Satisfecho, Blanco volvió a guardar silencio. Seguramente, estaba supervisando la organización de la segunda toma. Sin apartar la vista del decorado, hablando casi para sí mismo, susurró:
—El espectáculo de la feminidad.
—¿Perdón?
—La feminidad como espectáculo. Es lo que más me gusta. Lo que más me ha gustado siempre, y más me gustará hasta que muera. ¿A ti no, Eugenio?
—Pues… creo…
—Y una mujer recibiendo latigazos, con la ropa que se va desgarrando, más y más… sin duda es una de las mejores encarnaciones posibles de la idea. Sin duda.
Arbó escuchaba. Todavía más turbado de lo que estaba dispuesto a reconocer ante sí mismo. Identificado hasta un extremo que nunca hubiera previsto.
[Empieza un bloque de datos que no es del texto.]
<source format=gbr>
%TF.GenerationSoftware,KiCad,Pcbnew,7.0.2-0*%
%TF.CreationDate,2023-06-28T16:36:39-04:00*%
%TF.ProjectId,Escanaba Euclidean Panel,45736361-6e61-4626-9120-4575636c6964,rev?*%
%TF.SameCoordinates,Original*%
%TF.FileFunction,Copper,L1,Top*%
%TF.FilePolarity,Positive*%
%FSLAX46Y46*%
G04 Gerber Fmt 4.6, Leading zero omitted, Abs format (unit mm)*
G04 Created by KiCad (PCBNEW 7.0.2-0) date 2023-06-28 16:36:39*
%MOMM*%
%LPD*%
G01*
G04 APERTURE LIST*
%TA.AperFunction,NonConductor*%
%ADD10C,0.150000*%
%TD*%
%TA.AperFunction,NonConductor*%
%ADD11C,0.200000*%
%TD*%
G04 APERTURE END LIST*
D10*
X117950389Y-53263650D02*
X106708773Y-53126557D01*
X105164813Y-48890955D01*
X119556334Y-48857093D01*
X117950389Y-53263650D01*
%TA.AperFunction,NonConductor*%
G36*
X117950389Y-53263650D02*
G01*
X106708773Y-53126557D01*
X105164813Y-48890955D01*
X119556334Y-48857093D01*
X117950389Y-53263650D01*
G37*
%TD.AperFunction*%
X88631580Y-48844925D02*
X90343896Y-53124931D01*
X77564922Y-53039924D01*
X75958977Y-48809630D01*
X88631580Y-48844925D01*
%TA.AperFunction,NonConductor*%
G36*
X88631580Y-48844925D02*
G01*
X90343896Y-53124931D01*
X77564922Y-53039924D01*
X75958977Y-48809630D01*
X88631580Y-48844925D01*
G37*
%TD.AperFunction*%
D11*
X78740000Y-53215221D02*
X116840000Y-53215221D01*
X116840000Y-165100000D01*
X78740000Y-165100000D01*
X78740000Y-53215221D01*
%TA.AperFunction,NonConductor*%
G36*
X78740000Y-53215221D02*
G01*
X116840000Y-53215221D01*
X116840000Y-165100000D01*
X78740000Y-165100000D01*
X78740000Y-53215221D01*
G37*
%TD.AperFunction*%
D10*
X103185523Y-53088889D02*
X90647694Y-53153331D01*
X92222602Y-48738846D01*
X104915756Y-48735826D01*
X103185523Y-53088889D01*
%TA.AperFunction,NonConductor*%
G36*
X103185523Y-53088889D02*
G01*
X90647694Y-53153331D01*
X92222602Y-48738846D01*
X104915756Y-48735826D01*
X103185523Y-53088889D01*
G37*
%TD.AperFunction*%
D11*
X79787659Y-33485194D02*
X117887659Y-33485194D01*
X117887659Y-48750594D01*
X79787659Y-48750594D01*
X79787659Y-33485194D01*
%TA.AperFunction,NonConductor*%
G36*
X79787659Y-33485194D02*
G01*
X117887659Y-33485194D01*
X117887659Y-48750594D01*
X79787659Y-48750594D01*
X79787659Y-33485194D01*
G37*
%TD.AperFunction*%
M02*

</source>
—La mujer castigada. ¡Qué magnífica alegoría! Es castigada por ser atractiva, por seducir, por calentar. Es castigada por gustarnos. Es castigada por ser mujer, en suma. El eternamente merecido castigo de la feminidad. ¿Conoces una ficción más interesante, más viril?
—No lo sé, Jack. Te sigo.
La segunda toma parecía en ciernes de poder filmarse, con la actriz nuevamente vestida y caracterizada. Empero, Blanco acababa de cerrar los ojos. Apagado su tenso entusiasmo de las confesiones anteriores, su expresión cobró una tristeza enorme. Preocupado, Arbó con su mano derecha le apretó ligeramente un hombro. A lo cual él reaccionó sin abrir los ojos, susurrando:
—En cuanto a feminidad fascinante, nunca he visto nada que pudiera compararse con Isabel.
—Te comprendo, Jack.
—Pero Isabel ya no está. Aunque para mí… está.
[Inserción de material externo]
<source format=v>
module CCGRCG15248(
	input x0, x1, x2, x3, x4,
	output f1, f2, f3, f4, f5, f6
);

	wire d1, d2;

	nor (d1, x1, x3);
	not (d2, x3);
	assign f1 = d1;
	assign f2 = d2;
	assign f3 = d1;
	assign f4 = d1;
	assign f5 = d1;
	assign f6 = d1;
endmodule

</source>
La voz de Orozco sobrevoló la barahúnda generalizada, notificando:
—Listo, maestro, ¿toma dos?
Con los ojos todavía cerrados, en un volumen de voz apenas audible, notablemente compungido, Blanco respondió:
—Toma dos.
Por su lado, tras volver a limpiar las gafas, Arbó volvió a centrar la vista en la hermosa y encadenada actriz mexicana. Su imagen era exactamente la misma que antes de filmarse la toma anterior.
Removiéndose en su silla de director, se envolvió cuanto pudo bajo su holgado y viejo abrigo. Expectante, impaciente.
El espectáculo de la feminidad volvía a comenzar.
Jack, sé que también tú ahora admirarás a Isabel como Elfriede.
Sin verla, nosotros la vemos. Sólo nosotros.